As with all trade, goods and services flow in both directions. Mexico ships crude oil to the US and the US in turn exports natural gas and gasoline to Mexico. Because the US today produces a substantial percentage of its own oil and natural gas and additionally has the refinery capability that Mexico seeks to replicate, US companies can take raw product, refine it, and ship it back to Mexico to meet Mexico’s high demand for gasoline. In fact, Mexico currently accounts for roughly 60 percent of US gasoline exports. And as the world, including Mexico, seeks cleaner fuel sources, the US, as the top producer of natural gas in the world, is well positioned to meet Mexico’s high demand for it.
Kinder Morgan, a company that transports almost 40 percent of all the natural gas in the US, said that natural gas exports from the US to Mexico are estimated to increase from 2.9 billion cubic feet per day (bcfd) in 2015 to 5.2 bcfd in 2019, an increase of almost 80 percent.

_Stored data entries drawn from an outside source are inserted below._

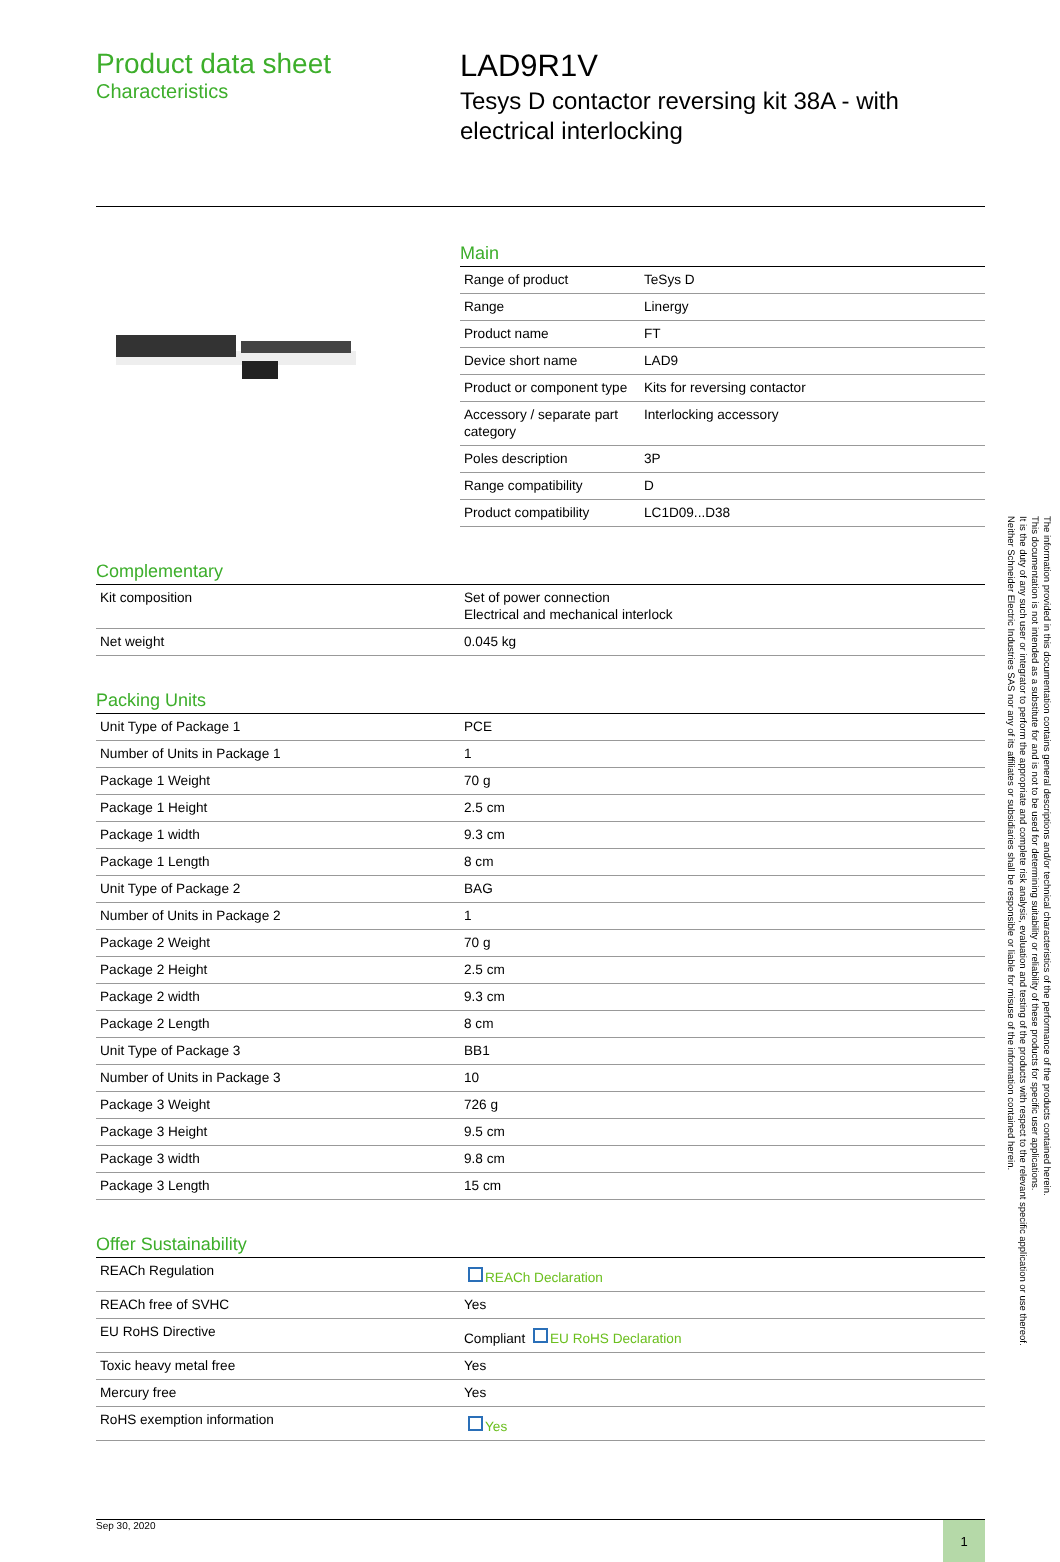Product data sheet
Characteristics
LAD9R1V
Tesys D contactor reversing kit 38A - with electrical interlocking
Main
| Range of product | TeSys D |
| Range | Linergy |
| Product name | FT |
| Device short name | LAD9 |
| Product or component type | Kits for reversing contactor |
| Accessory / separate part category | Interlocking accessory |
| Poles description | 3P |
| Range compatibility | D |
| Product compatibility | LC1D09...D38 |
Complementary
| Kit composition | Set of power connection Electrical and mechanical interlock |
| Net weight | 0.045 kg |
Packing Units
| Unit Type of Package 1 | PCE |
| Number of Units in Package 1 | 1 |
| Package 1 Weight | 70 g |
| Package 1 Height | 2.5 cm |
| Package 1 width | 9.3 cm |
| Package 1 Length | 8 cm |
| Unit Type of Package 2 | BAG |
| Number of Units in Package 2 | 1 |
| Package 2 Weight | 70 g |
| Package 2 Height | 2.5 cm |
| Package 2 width | 9.3 cm |
| Package 2 Length | 8 cm |
| Unit Type of Package 3 | BB1 |
| Number of Units in Package 3 | 10 |
| Package 3 Weight | 726 g |
| Package 3 Height | 9.5 cm |
| Package 3 width | 9.8 cm |
| Package 3 Length | 15 cm |
Offer Sustainability
| REACh Regulation | REACh Declaration |
| REACh free of SVHC | Yes |
| EU RoHS Directive | Compliant EU RoHS Declaration |
| Toxic heavy metal free | Yes |
| Mercury free | Yes |
| RoHS exemption information | Yes |
Sep 30, 2020 1
The information provided in this documentation contains general descriptions and/or technical characteristics of the performance of the products contained herein.
This documentation is not intended as a substitute for and is not to be used for determining suitability or reliability of these products for specific user applications.
It is the duty of any such user or integrator to perform the appropriate and complete risk analysis, evaluation and testing of the products with respect to the relevant specific application or use thereof.
Neither Schneider Electric Industries SAS nor any of its affiliates or subsidiaries shall be responsible or liable for misuse of the information contained herein.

This trade story is far from over. Many analysts see strong opportunities for US companies across the energy horizon. From pipeline construction and refurbishment, to rail and truck infrastructure developments, to ongoing investment in the oil and gas industry here in the US-the future of energy, trade, and transportation looks promising.
But there are also a few clouds on the horizon for US companies.
Just as President Trump rallies his fans with denunciations of unjust trade deals, the new President of Mexico, Andrés Manuel López Obrador, is criticizing his predecessor’s policy reforms that increased Mexico’s reliance on US trade. He has promised to stop importing gasoline and diesel fuel from the US and other countries by 2021: a tall task for a country that currently lacks the infrastructure to accomplish this.
Currently, Mexico can meet approximately one-third of its demand with fuel produced by Mexican refineries. By contrast, Texas refineries produce about 60 percent of that amount.
And as the news of recent weeks indicates, commodities are a volatile group. According to the Wall Street Journal, “Since the start of November, US crude prices have had four days in which daily losses exceeded 6 percent.”
As you read the news on your iPhone over lunch or watch it at the gym while you’re burning those holiday calories, remember that global trade isn’t some arcane political topic. It’s an opportunity for companies in our industry to build a more dependable and globally accessible energy infrastructure for ourselves and our neighbors around the world.